## [Exercise prompt]
Take each line below that has "HOMOSEXUAL" and copy it.

(Saved data entries)
== Segment start ==

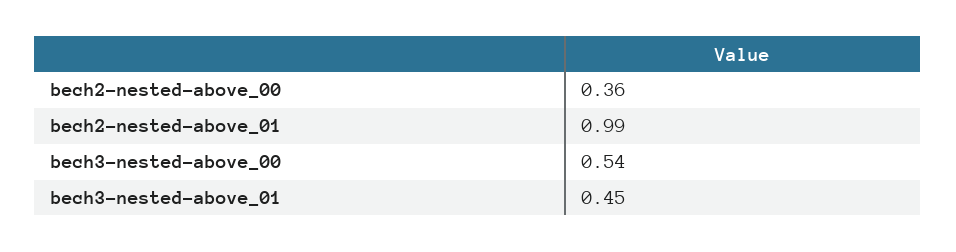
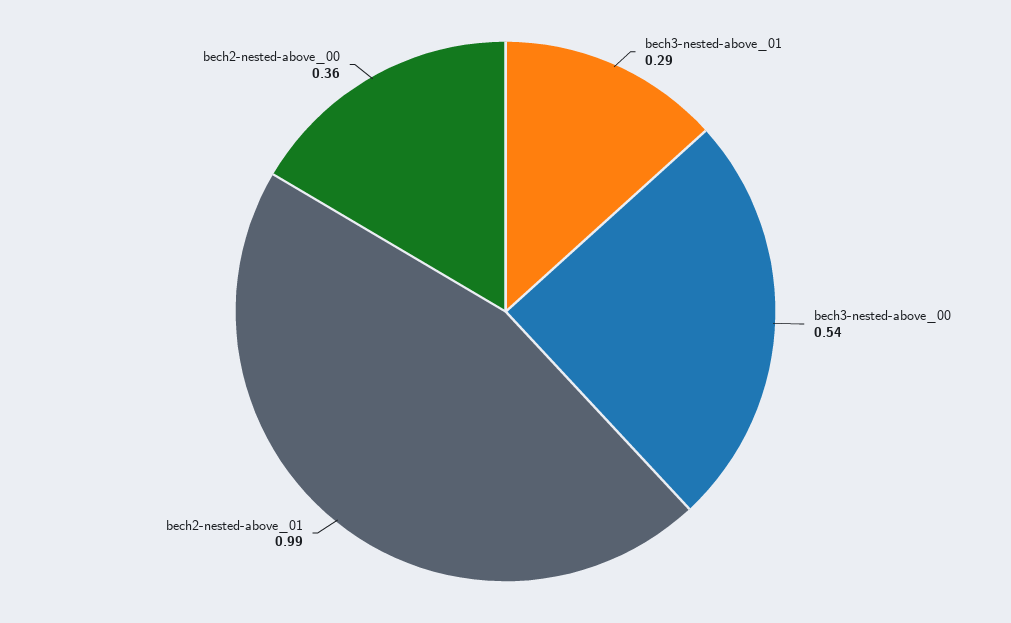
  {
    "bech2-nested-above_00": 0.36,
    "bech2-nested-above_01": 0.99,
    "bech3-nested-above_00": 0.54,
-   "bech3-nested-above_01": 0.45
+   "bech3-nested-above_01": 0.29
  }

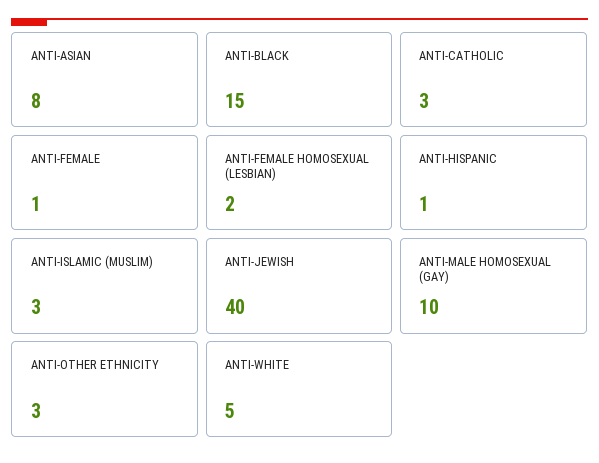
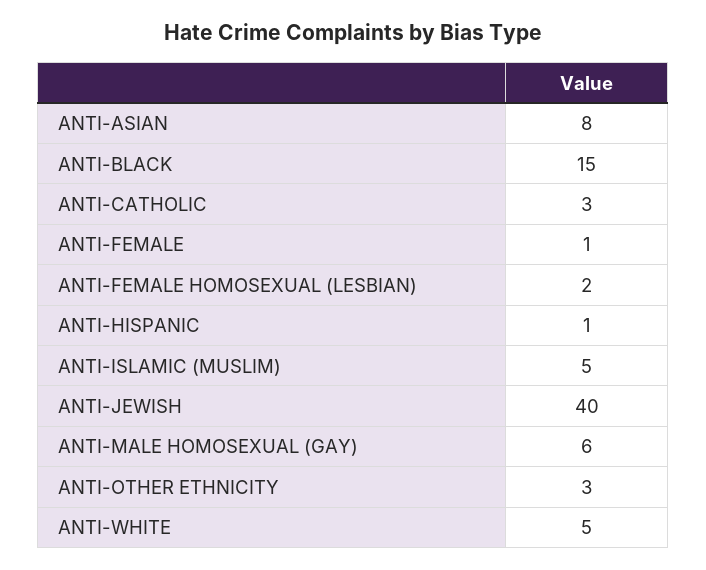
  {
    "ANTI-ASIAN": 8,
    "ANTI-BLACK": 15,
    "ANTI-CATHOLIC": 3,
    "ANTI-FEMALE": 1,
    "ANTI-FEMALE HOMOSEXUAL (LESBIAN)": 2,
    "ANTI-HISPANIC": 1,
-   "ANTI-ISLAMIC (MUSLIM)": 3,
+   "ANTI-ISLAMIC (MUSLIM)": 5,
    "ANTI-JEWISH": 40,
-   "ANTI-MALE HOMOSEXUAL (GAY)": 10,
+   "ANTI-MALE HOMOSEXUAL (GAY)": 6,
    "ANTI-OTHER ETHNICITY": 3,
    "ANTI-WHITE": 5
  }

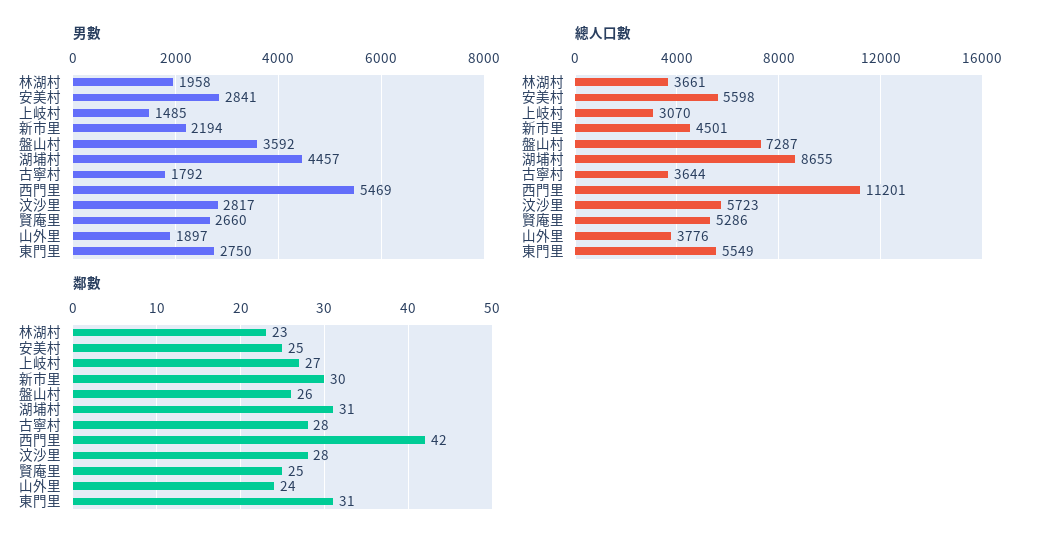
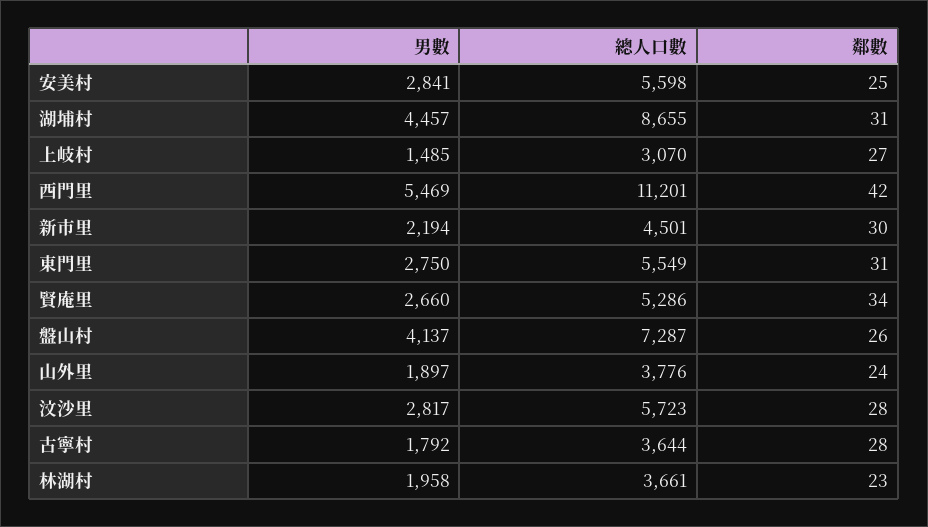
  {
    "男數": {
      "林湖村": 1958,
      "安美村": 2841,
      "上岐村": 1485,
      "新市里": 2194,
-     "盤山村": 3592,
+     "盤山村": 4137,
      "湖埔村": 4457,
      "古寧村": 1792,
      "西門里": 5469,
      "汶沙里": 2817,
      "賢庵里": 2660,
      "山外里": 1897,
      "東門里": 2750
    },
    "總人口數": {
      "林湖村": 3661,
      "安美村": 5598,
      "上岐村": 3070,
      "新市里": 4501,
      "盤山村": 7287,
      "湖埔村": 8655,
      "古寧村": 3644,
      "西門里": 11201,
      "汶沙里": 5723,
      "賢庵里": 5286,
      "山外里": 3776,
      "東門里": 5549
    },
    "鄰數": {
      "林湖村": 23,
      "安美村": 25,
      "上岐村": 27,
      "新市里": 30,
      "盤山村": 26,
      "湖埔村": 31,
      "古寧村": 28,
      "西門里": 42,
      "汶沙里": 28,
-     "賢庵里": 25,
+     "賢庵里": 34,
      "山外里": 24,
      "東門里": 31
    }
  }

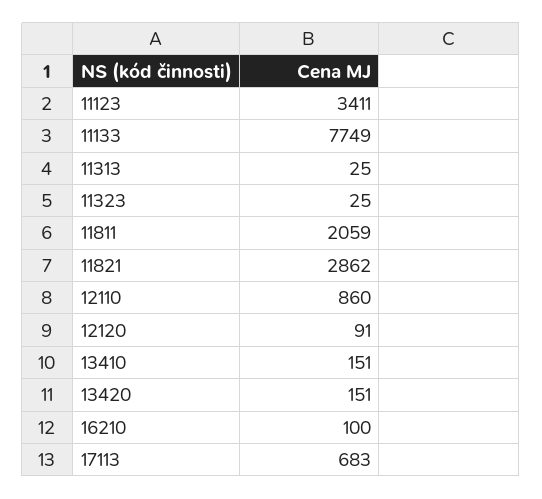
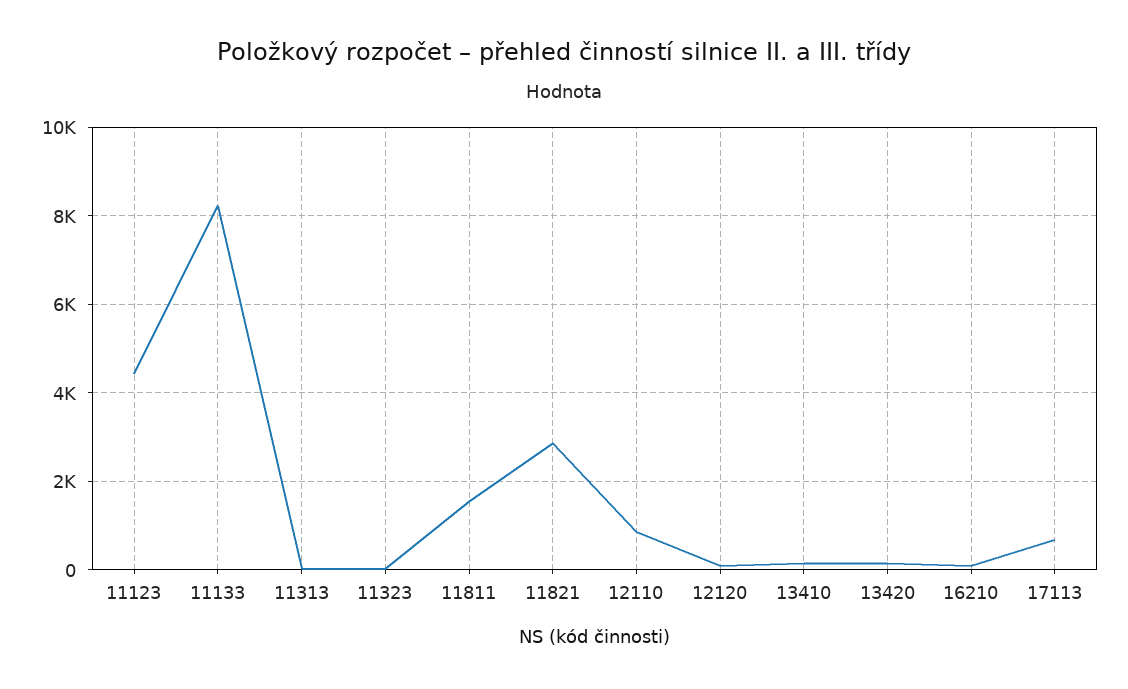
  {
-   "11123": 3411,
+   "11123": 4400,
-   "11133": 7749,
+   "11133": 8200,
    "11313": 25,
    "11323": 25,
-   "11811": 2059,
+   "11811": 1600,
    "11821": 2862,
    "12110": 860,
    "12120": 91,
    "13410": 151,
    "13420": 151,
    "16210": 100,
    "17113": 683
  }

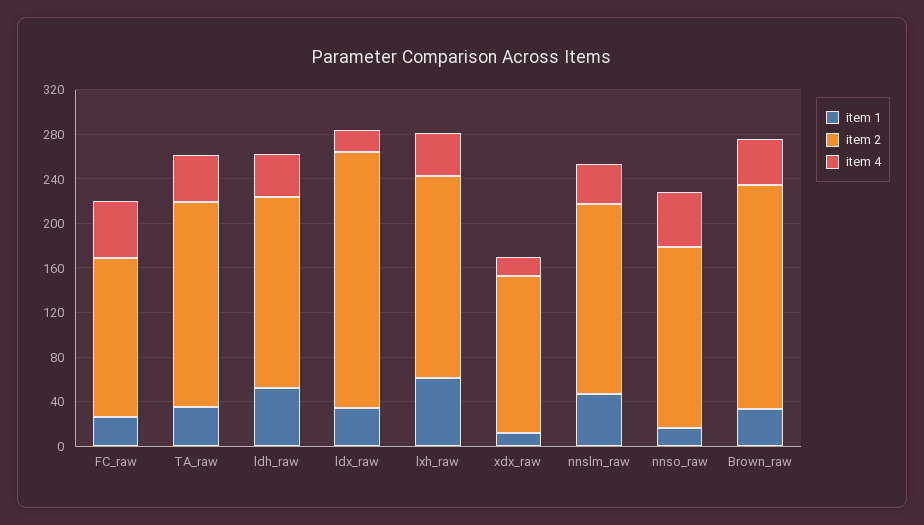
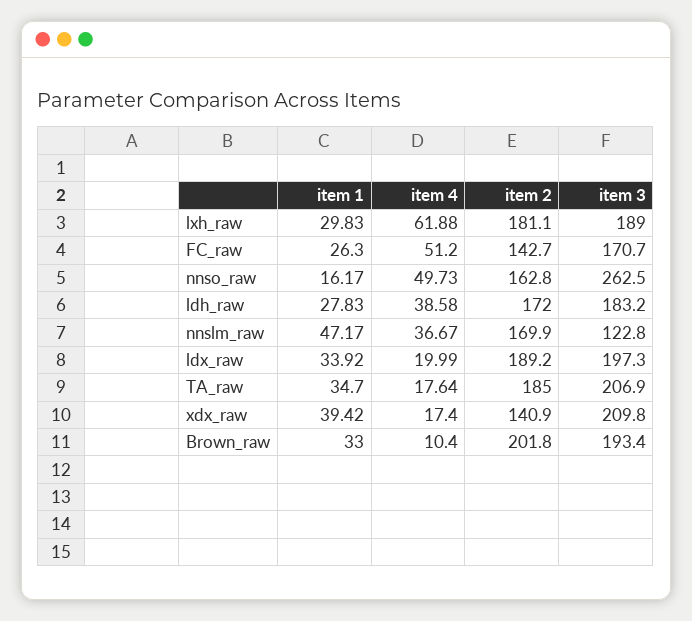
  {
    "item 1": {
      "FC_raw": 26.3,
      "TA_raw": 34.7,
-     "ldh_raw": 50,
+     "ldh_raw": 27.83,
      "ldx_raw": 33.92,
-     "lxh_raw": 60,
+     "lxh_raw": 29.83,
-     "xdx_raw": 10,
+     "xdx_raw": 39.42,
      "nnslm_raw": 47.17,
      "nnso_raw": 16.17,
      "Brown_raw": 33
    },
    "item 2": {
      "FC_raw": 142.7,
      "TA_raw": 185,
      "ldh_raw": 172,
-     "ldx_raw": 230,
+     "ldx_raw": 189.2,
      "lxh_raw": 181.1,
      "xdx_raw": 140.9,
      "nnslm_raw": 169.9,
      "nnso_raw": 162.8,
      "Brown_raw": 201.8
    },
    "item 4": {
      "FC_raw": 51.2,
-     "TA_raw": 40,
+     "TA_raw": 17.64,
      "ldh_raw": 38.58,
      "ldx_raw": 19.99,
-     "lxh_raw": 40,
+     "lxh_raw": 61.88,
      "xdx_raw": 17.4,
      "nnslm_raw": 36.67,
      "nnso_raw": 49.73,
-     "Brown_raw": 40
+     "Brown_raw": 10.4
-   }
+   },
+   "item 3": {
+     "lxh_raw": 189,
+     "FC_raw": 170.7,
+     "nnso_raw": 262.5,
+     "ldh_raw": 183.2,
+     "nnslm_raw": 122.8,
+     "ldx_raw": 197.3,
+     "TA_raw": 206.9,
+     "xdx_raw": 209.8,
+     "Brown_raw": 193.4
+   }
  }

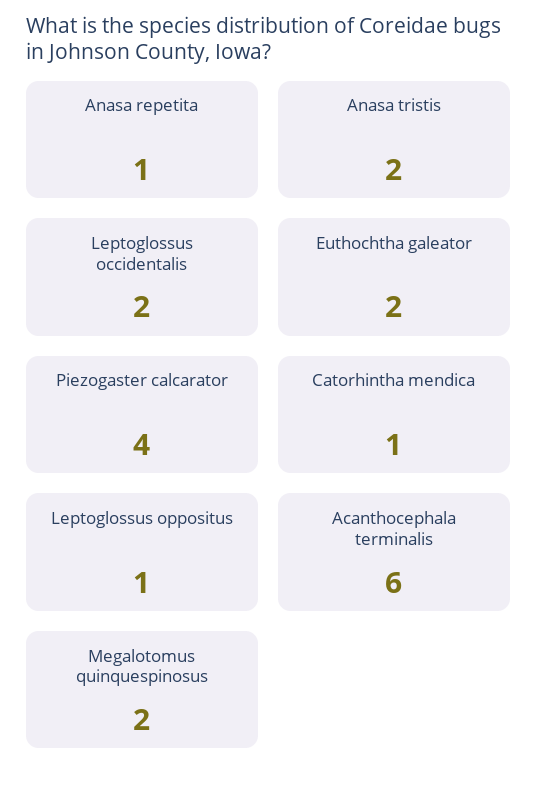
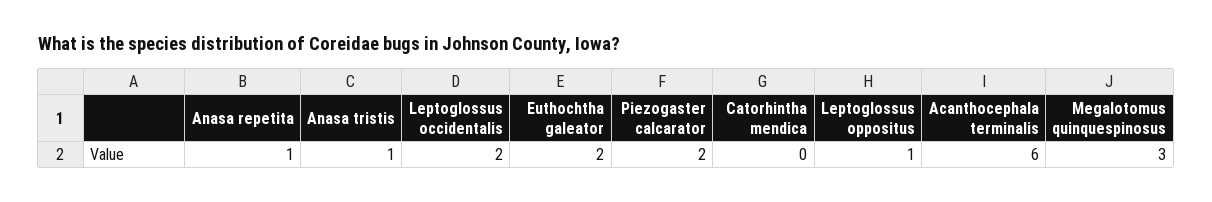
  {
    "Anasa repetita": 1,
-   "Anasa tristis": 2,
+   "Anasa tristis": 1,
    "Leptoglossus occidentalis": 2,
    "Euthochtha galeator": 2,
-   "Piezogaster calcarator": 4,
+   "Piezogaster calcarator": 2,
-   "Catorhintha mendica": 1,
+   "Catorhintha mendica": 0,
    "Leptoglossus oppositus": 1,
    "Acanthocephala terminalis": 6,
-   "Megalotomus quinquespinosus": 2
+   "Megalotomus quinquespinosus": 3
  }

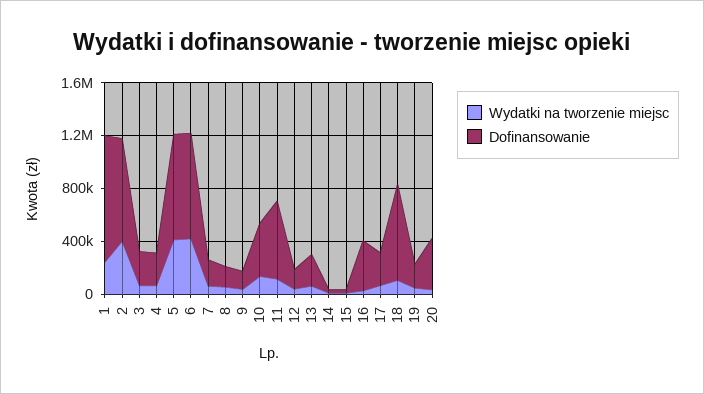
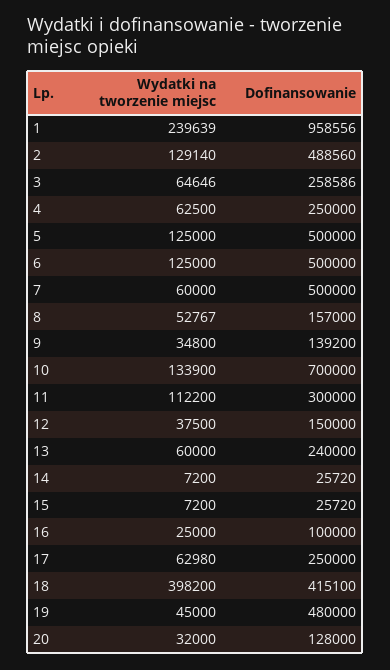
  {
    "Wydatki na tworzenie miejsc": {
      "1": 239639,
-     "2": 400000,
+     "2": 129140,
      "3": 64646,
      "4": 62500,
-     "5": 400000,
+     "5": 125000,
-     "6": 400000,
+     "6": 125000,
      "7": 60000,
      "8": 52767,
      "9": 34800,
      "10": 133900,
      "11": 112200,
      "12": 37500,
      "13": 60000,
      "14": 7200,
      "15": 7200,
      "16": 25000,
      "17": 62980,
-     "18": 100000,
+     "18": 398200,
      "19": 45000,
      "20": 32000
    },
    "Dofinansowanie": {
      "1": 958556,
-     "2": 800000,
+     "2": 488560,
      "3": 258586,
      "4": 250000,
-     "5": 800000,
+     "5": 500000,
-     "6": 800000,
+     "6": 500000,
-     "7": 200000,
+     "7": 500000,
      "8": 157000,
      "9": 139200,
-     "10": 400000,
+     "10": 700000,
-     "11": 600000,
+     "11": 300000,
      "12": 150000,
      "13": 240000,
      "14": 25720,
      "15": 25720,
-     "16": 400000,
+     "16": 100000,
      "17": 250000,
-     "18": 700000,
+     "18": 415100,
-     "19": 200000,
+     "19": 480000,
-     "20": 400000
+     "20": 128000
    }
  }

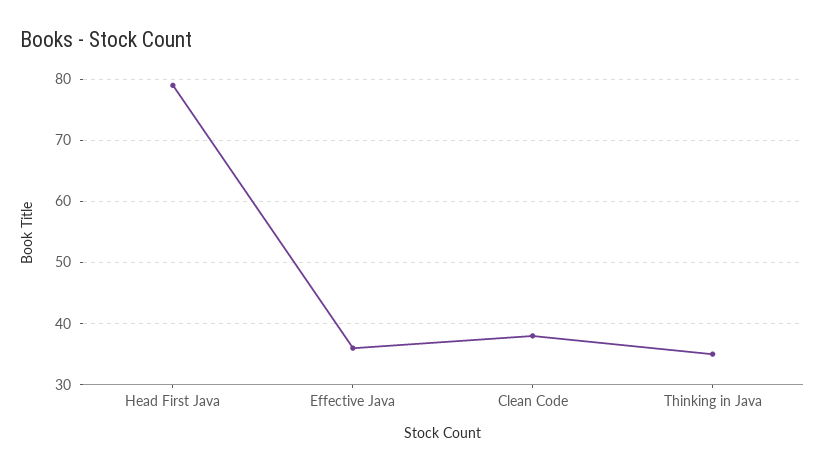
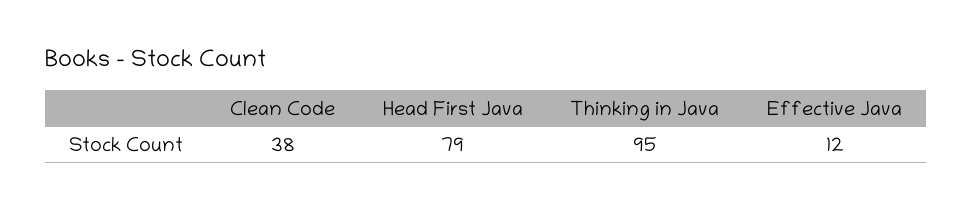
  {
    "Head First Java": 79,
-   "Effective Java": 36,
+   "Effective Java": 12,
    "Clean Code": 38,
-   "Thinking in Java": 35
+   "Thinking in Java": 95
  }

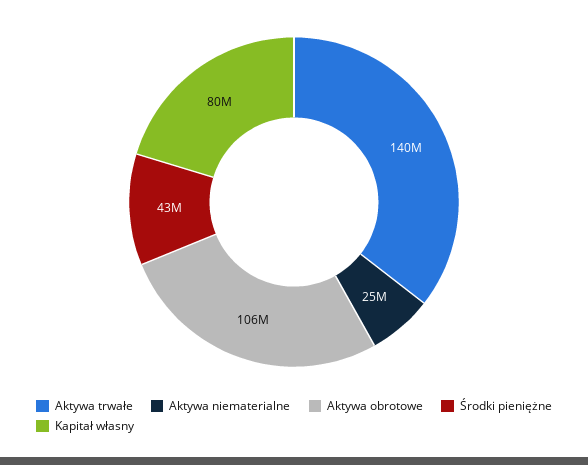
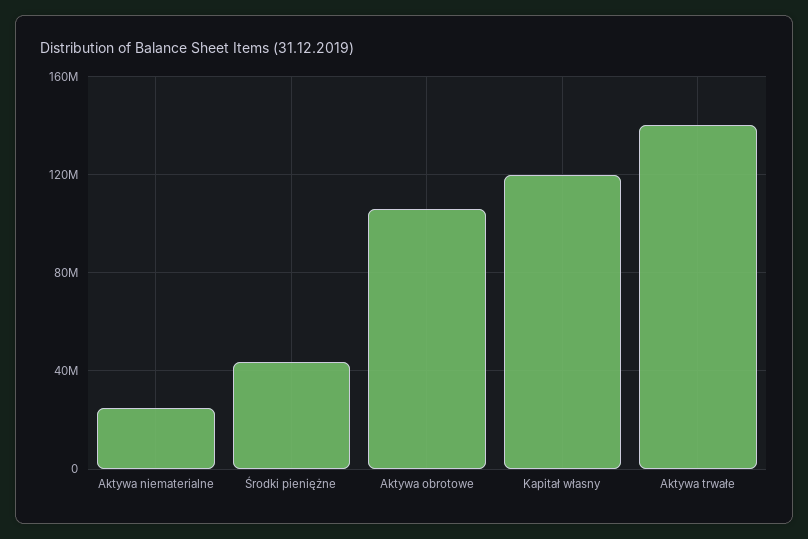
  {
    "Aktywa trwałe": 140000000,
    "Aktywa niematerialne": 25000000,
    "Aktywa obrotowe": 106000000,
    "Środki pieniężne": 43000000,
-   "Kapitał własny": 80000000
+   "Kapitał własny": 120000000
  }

== Segment end ==

## [Written response]
    "ANTI-FEMALE HOMOSEXUAL (LESBIAN)": 2,
-   "ANTI-MALE HOMOSEXUAL (GAY)": 10,
+   "ANTI-MALE HOMOSEXUAL (GAY)": 6,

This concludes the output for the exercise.